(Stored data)
◇ ◇ ◇ ◇ ◇
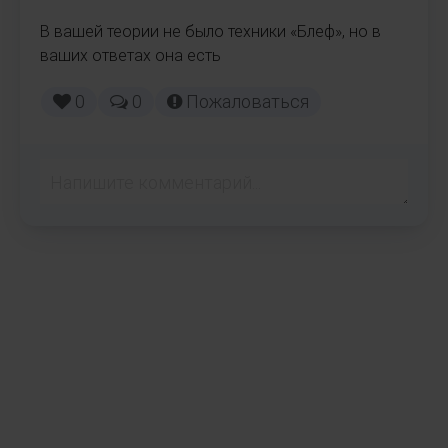
В вашей теории не было техники «Блеф», но в 
ваших ответах она есть 
0
0
Пожаловаться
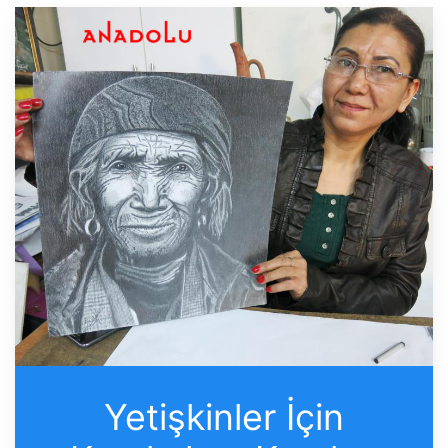
Yetişkinler İçin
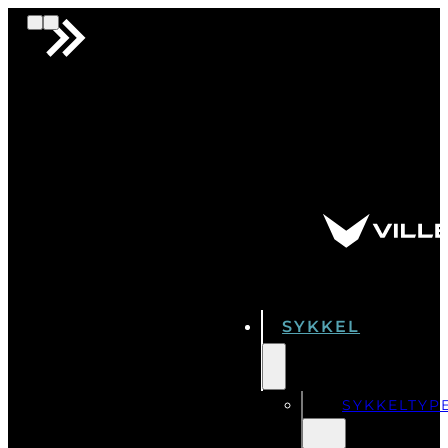
SYKKEL
SYKKELTYP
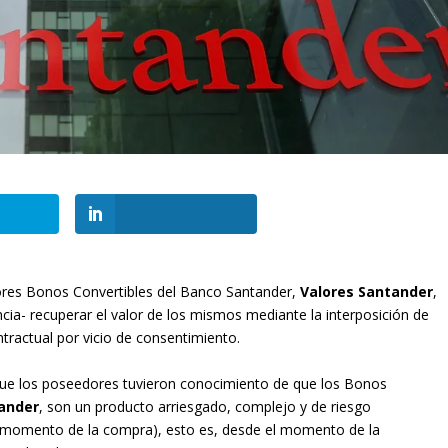
res Bonos Convertibles del Banco Santander,
Valores Santander
,
ncia- recuperar el valor de los mismos mediante la interposición de
tractual por vicio de consentimiento.
que los poseedores tuvieron conocimiento de que los Bonos
tander
, son un producto arriesgado, complejo y de riesgo
el momento de la compra), esto es, desde el momento de la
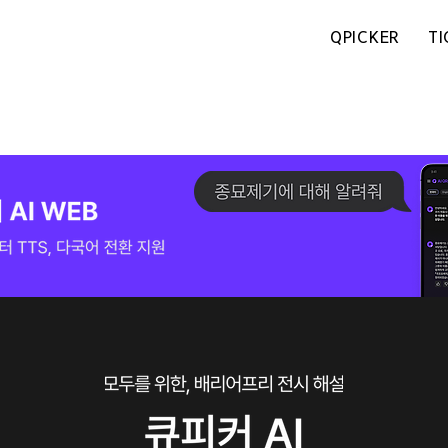
QPICKER
TI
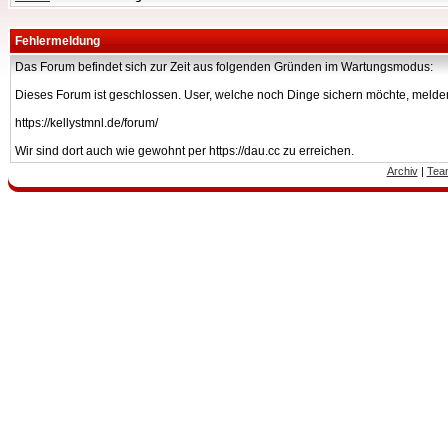
Fehlermeldung
Das Forum befindet sich zur Zeit aus folgenden Gründen im Wartungsmodus:
Dieses Forum ist geschlossen. User, welche noch Dinge sichern möchte, melden
https://kellystmnl.de/forum/
Wir sind dort auch wie gewohnt per https://dau.cc zu erreichen.
Archiv
|
Tea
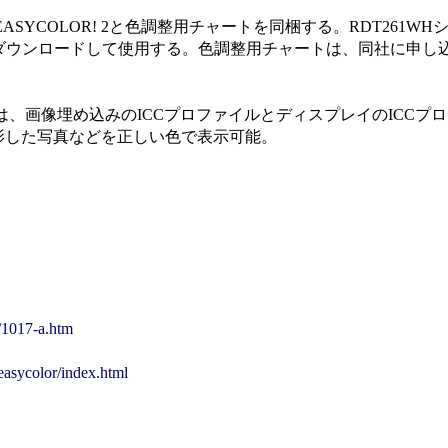
ASYCOLOR! 2と色調整用チャートを同梱する。RDT261W
! 2をダウンロードして使用する。色調整用チャートは、同社に申
機能は、画像埋め込みのICCプロファイルとディスプレイのICCプ
影した写真などを正しい色で表示可能。
8/1017-a.htm
/easycolor/index.html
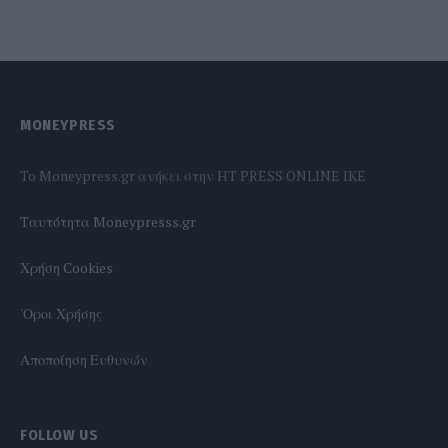
MONEYPRESS
To Moneypress.gr ανήκει στην HT PRESS ONLINE IKE
Tαυτότητα Moneypresss.gr
Χρήση Cookies
'Οροι Χρήσης
Αποποίηση Ευθυνών
FOLLOW US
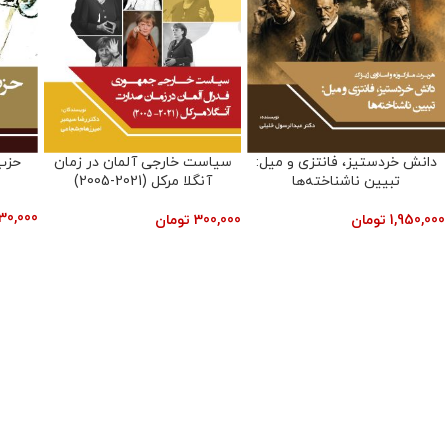
حزب توده ایران (1400-1320)
نظریه‌ روابط‌ بین‌الملل
ره
330,000
تومان
405,000
تومان
80,000
به ا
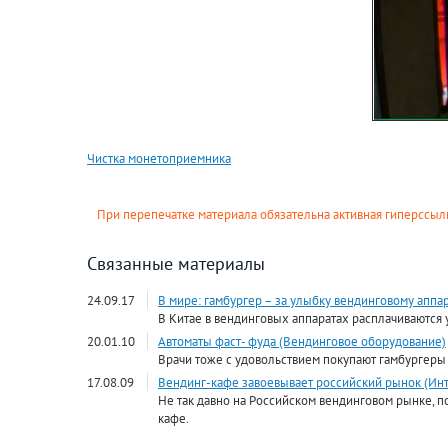
Чистка монетоприемника
При перепечатке материала обязательна активная гиперссылк
Связанные материалы
24.09.17
В мире: гамбургер – за улыбку вендинговому аппар
В Китае в вендинговых аппаратах расплачиваются 
20.01.10
Автоматы фаст- фуда (Вендинговое оборудование)
Врачи тоже с удовольствием покупают гамбургеры
17.08.09
Вендинг-кафе завоевывает российский рынок (Ин
Не так давно на Российском вендинговом рынке, п
кафе.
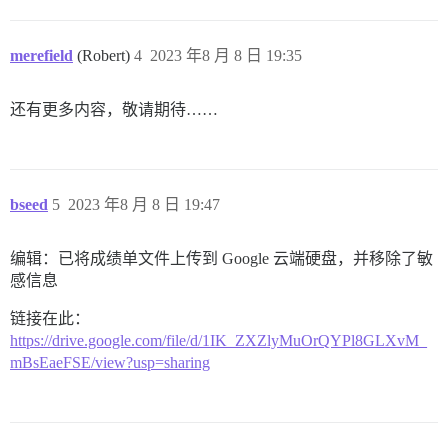
merefield
(Robert)
4
2023 年8 月 8 日 19:35
还有更多内容，敬请期待……
bseed
5
2023 年8 月 8 日 19:47
编辑：已将成绩单文件上传到 Google 云端硬盘，并移除了敏
感信息
链接在此：
https://drive.google.com/file/d/1IK_ZXZlyMuOrQYPl8GLXvM_
mBsEaeFSE/view?usp=sharing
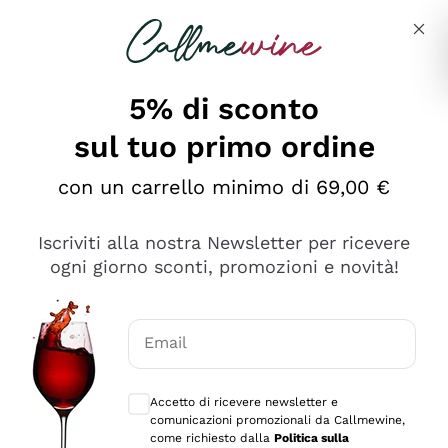
Salta al contenuto principale
Descrivi cosa stai cercando
5% di sconto
sul tuo primo ordine
Ottimo
con un carrello minimo di 69,00 €
4,5
/5
2.559
Iscriviti alla nostra Newsletter per ricevere
recensioni
ogni giorno sconti, promozioni e novità!
Le nostre recensioni a 4 e 5 stelle.
Clicca qui per leggerle tutte >
Email
Precedente
Successivo
Consensi opzionali per ricevere comunica
Accetto di ricevere newsletter e
Oggi
comunicazioni promozionali da Callmewine,
Il catalogo offre moltissime possibilità di scelta tra tanti
come richiesto dalla
Politica sulla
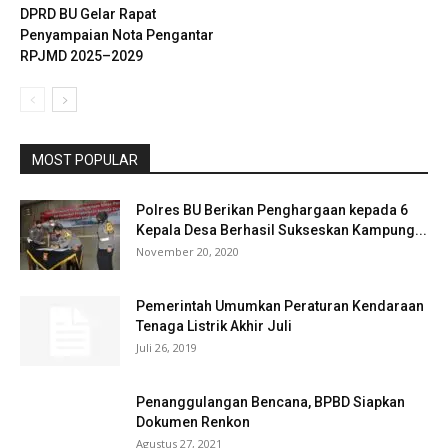
DPRD BU Gelar Rapat
Penyampaian Nota Pengantar
RPJMD 2025–2029
MOST POPULAR
Polres BU Berikan Penghargaan kepada 6
Kepala Desa Berhasil Sukseskan Kampung...
November 20, 2020
Pemerintah Umumkan Peraturan Kendaraan
Tenaga Listrik Akhir Juli
Juli 26, 2019
Penanggulangan Bencana, BPBD Siapkan
Dokumen Renkon
Agustus 27, 2021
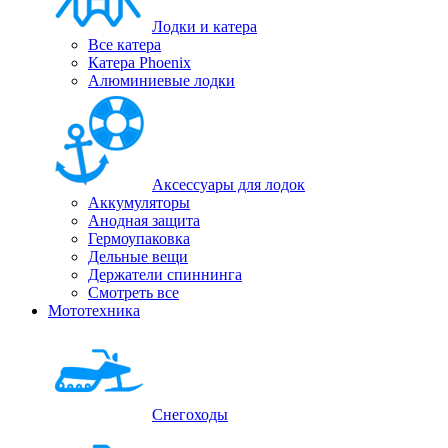
Лодки и катера
Все катера
Катера Phoenix
Алюминиевые лодки
Аксессуары для лодок
Аккумуляторы
Анодная защита
Гермоупаковка
Дельные вещи
Держатели спиннинга
Смотреть все
Мототехника
Снегоходы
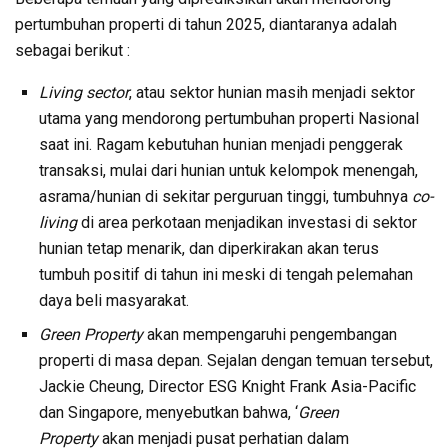
pertumbuhan properti di tahun 2025, diantaranya adalah
sebagai berikut :
Living sector
, atau sektor hunian masih menjadi sektor
utama yang mendorong pertumbuhan properti Nasional
saat ini. Ragam kebutuhan hunian menjadi penggerak
transaksi, mulai dari hunian untuk kelompok menengah,
asrama/hunian di sekitar perguruan tinggi, tumbuhnya
co-
living
di area perkotaan menjadikan investasi di sektor
hunian tetap menarik, dan diperkirakan akan terus
tumbuh positif di tahun ini meski di tengah pelemahan
daya beli masyarakat.
Green Property
akan mempengaruhi pengembangan
properti di masa depan. Sejalan dengan temuan tersebut,
Jackie Cheung, Director ESG Knight Frank Asia-Pacific
dan Singapore, menyebutkan bahwa, ‘
Green
Property
akan menjadi pusat perhatian dalam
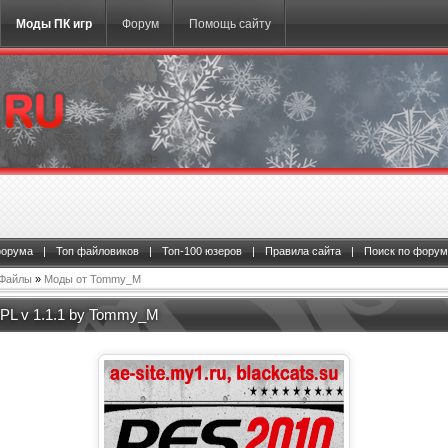
Моды ПК игр
Форум
Помощь сайту
форума
|
Топ файловиков
|
Топ-100 юзеров
|
Правила сайта
|
Поиск по форум
Файлы
»
Моды от Tommy_M
PL v 1.1.1 by Tommy_M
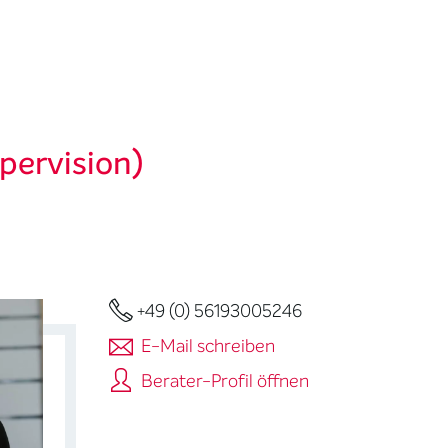
pervision)
+49 (0) 56193005246
E-Mail schreiben
Berater-Profil öffnen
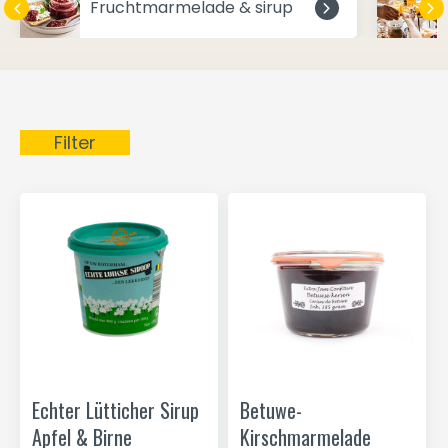
Fruchtmarmelade & sirup
Filter
Echter Lütticher Sirup
Betuwe-
Apfel & Birne
Kirschmarmelade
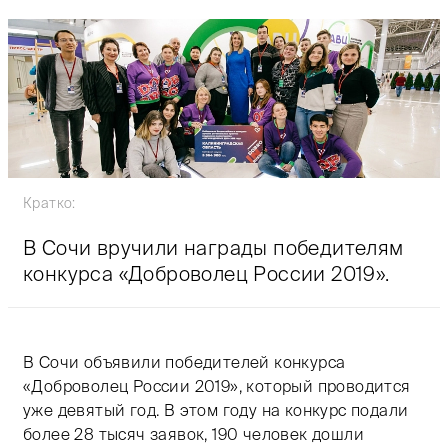
Кратко:
В Сочи вручили награды победителям
конкурса «Доброволец России 2019».
В Сочи объявили победителей конкурса
«Доброволец России 2019», который проводится
уже девятый год. В этом году на конкурс подали
более 28 тысяч заявок, 190 человек дошли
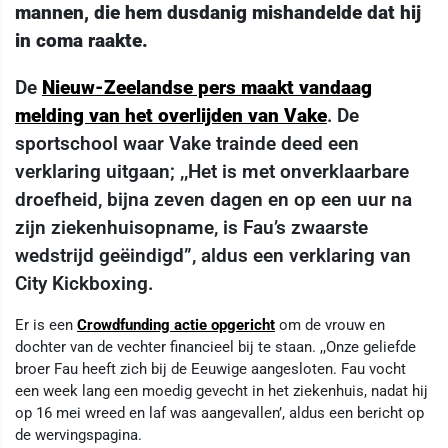
mannen, die hem dusdanig mishandelde dat hij
in coma raakte.
De
Nieuw-Zeelandse pers maakt vandaag
melding van het overlijden van Vake
. De
sportschool waar Vake trainde deed een
verklaring uitgaan; ,,Het is met onverklaarbare
droefheid, bijna zeven dagen en op een uur na
zijn ziekenhuisopname, is Fau’s zwaarste
wedstrijd geëindigd”, aldus een verklaring van
City Kickboxing.
Er is een
Crowdfunding actie opgericht
om de vrouw en
dochter van de vechter financieel bij te staan. ,,Onze geliefde
broer Fau heeft zich bij de Eeuwige aangesloten. Fau vocht
een week lang een moedig gevecht in het ziekenhuis, nadat hij
op 16 mei wreed en laf was aangevallen’, aldus een bericht op
de wervingspagina.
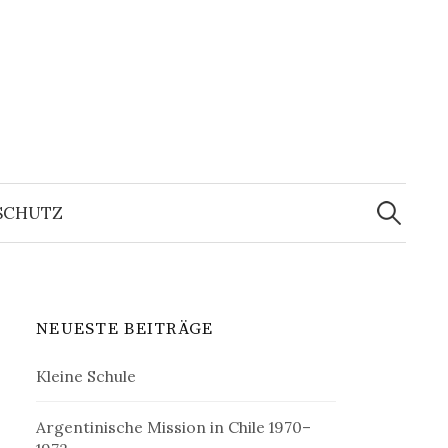
Suchen
nach:
SCHUTZ
NEUESTE BEITRÄGE
Kleine Schule
Argentinische Mission in Chile 1970–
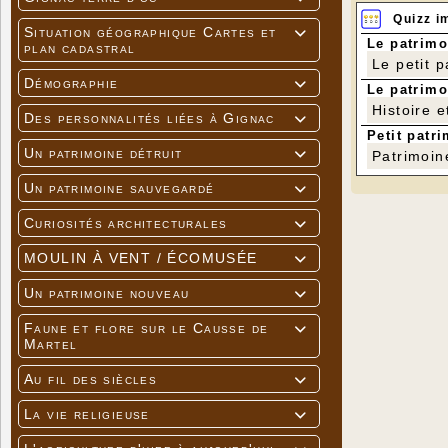
Quizz i
Situation géographique Cartes et

Le patrimo
plan cadastral
Le petit 
Démographie

Le patrimo
Histoire e
Des personnalités liées à Gignac

Petit patri
Un patrimoine détruit

Patrimoin
Un patrimoine sauvegardé

Curiosités architecturales

MOULIN À VENT / ÉCOMUSÉE

Un patrimoine nouveau

Faune et flore sur le Causse de

Martel
Au fil des siècles

La vie religieuse

◇ ◇ ◇ ◇ ◇
## Task brief
Copy the text from every item above word for word, with no pictures in your answer.

## Answer section
В вашей теории не было техники «Блеф», но в 
ваших ответах она есть 
0
0
Пожаловаться
Yetişkinler İçin
SYKKEL
SYKKELTYP
res Bonos Convertibles del Banco Santander,
Valores Santander
,
ncia- recuperar el valor de los mismos mediante la interposición de
tractual por vicio de consentimiento.
que los poseedores tuvieron conocimiento de que los Bonos
tander
, son un producto arriesgado, complejo y de riesgo
el momento de la compra), esto es, desde el momento de la
QPICKER
TI
Fehlermeldung
Das Forum befindet sich zur Zeit aus folgenden Gründen im Wartungsmodus:
Dieses Forum ist geschlossen. User, welche noch Dinge sichern möchte, melden
https://kellystmnl.de/forum/
Wir sind dort auch wie gewohnt per https://dau.cc zu erreichen.
Archiv
|
Tea
ASYCOLOR! 2と色調整用チャートを同梱する。RDT261W
! 2をダウンロードして使用する。色調整用チャートは、同社に申
機能は、画像埋め込みのICCプロファイルとディスプレイのICCプ
影した写真などを正しい色で表示可能。
8/1017-a.htm
/easycolor/index.html
MONEYPRESS
To Moneypress.gr ανήκει στην HT PRESS ONLINE IKE
Tαυτότητα Moneypresss.gr
Χρήση Cookies
'Οροι Χρήσης
Αποποίηση Ευθυνών
FOLLOW US
حزب توده ایران (1400-1320)
نظریه‌ روابط‌ بین‌الملل
ره
330,000
تومان
405,000
تومان
80,000
به ا
Чистка монетоприемника
При перепечатке материала обязательна активная гиперссылк
Связанные материалы
24.09.17
В мире: гамбургер – за улыбку вендинговому аппар
В Китае в вендинговых аппаратах расплачиваются 
20.01.10
Автоматы фаст- фуда (Вендинговое оборудование)
Врачи тоже с удовольствием покупают гамбургеры
17.08.09
Вендинг-кафе завоевывает российский рынок (Ин
Не так давно на Российском вендинговом рынке, п
кафе.
merefield
(Robert)
4
2023 年8 月 8 日 19:35
还有更多内容，敬请期待……
bseed
5
2023 年8 月 8 日 19:47
编辑：已将成绩单文件上传到 Google 云端硬盘，并移除了敏
感信息
链接在此：
https://drive.google.com/file/d/1IK_ZXZlyMuOrQYPl8GLXvM_
mBsEaeFSE/view?usp=sharing
Salta al contenuto principale
Descrivi cosa stai cercando
5% di sconto
sul tuo primo ordine
Ottimo
con un carrello minimo di 69,00 €
4,5
/5
2.559
Iscriviti alla nostra Newsletter per ricevere
recensioni
ogni giorno sconti, promozioni e novità!
Le nostre recensioni a 4 e 5 stelle.
Clicca qui per leggerle tutte >
Email
Precedente
Successivo
Consensi opzionali per ricevere comunica
Accetto di ricevere newsletter e
Oggi
comunicazioni promozionali da Callmewine,
Il catalogo offre moltissime possibilità di scelta tra tanti
come richiesto dalla
Politica sulla
DPRD BU Gelar Rapat
Penyampaian Nota Pengantar
RPJMD 2025–2029
MOST POPULAR
Polres BU Berikan Penghargaan kepada 6
Kepala Desa Berhasil Sukseskan Kampung...
November 20, 2020
Pemerintah Umumkan Peraturan Kendaraan
Tenaga Listrik Akhir Juli
Juli 26, 2019
Penanggulangan Bencana, BPBD Siapkan
Dokumen Renkon
Agustus 27, 2021
Лодки и катера
Все катера
Катера Phoenix
Алюминиевые лодки
Аксессуары для лодок
Аккумуляторы
Анодная защита
Гермоупаковка
Дельные вещи
Держатели спиннинга
Смотреть все
Мототехника
Снегоходы
pertumbuhan properti di tahun 2025, diantaranya adalah
sebagai berikut :
Living sector
, atau sektor hunian masih menjadi sektor
utama yang mendorong pertumbuhan properti Nasional
saat ini. Ragam kebutuhan hunian menjadi penggerak
transaksi, mulai dari hunian untuk kelompok menengah,
asrama/hunian di sekitar perguruan tinggi, tumbuhnya
co-
living
di area perkotaan menjadikan investasi di sektor
hunian tetap menarik, dan diperkirakan akan terus
tumbuh positif di tahun ini meski di tengah pelemahan
daya beli masyarakat.
Green Property
akan mempengaruhi pengembangan
properti di masa depan. Sejalan dengan temuan tersebut,
Jackie Cheung, Director ESG Knight Frank Asia-Pacific
dan Singapore, menyebutkan bahwa, ‘
Green
Property
akan menjadi pusat perhatian dalam
Моды ПК игр
Форум
Помощь сайту
форума
|
Топ файловиков
|
Топ-100 юзеров
|
Правила сайта
|
Поиск по форум
Файлы
»
Моды от Tommy_M
PL v 1.1.1 by Tommy_M
pervision)
+49 (0) 56193005246
E-Mail schreiben
Berater-Profil öffnen
Fruchtmarmelade & sirup
Filter
Echter Lütticher Sirup
Betuwe-
Apfel & Birne
Kirschmarmelade
Кратко:
В Сочи вручили награды победителям
конкурса «Доброволец России 2019».
В Сочи объявили победителей конкурса
«Доброволец России 2019», который проводится
уже девятый год. В этом году на конкурс подали
более 28 тысяч заявок, 190 человек дошли
mannen, die hem dusdanig mishandelde dat hij
in coma raakte.
De
Nieuw-Zeelandse pers maakt vandaag
melding van het overlijden van Vake
. De
sportschool waar Vake trainde deed een
verklaring uitgaan; ,,Het is met onverklaarbare
droefheid, bijna zeven dagen en op een uur na
zijn ziekenhuisopname, is Fau’s zwaarste
wedstrijd geëindigd”, aldus een verklaring van
City Kickboxing.
Er is een
Crowdfunding actie opgericht
om de vrouw en
dochter van de vechter financieel bij te staan. ,,Onze geliefde
broer Fau heeft zich bij de Eeuwige aangesloten. Fau vocht
een week lang een moedig gevecht in het ziekenhuis, nadat hij
op 16 mei wreed en laf was aangevallen’, aldus een bericht op
de wervingspagina.
Suchen
nach:
SCHUTZ
NEUESTE BEITRÄGE
Kleine Schule
Argentinische Mission in Chile 1970–
Quizz i
Situation géographique Cartes et

Le patrimo
plan cadastral
Le petit 
Démographie

Le patrimo
Histoire e
Des personnalités liées à Gignac

Petit patri
Un patrimoine détruit

Patrimoin
Un patrimoine sauvegardé

Curiosités architecturales

MOULIN À VENT / ÉCOMUSÉE

Un patrimoine nouveau

Faune et flore sur le Causse de

Martel
Au fil des siècles

La vie religieuse


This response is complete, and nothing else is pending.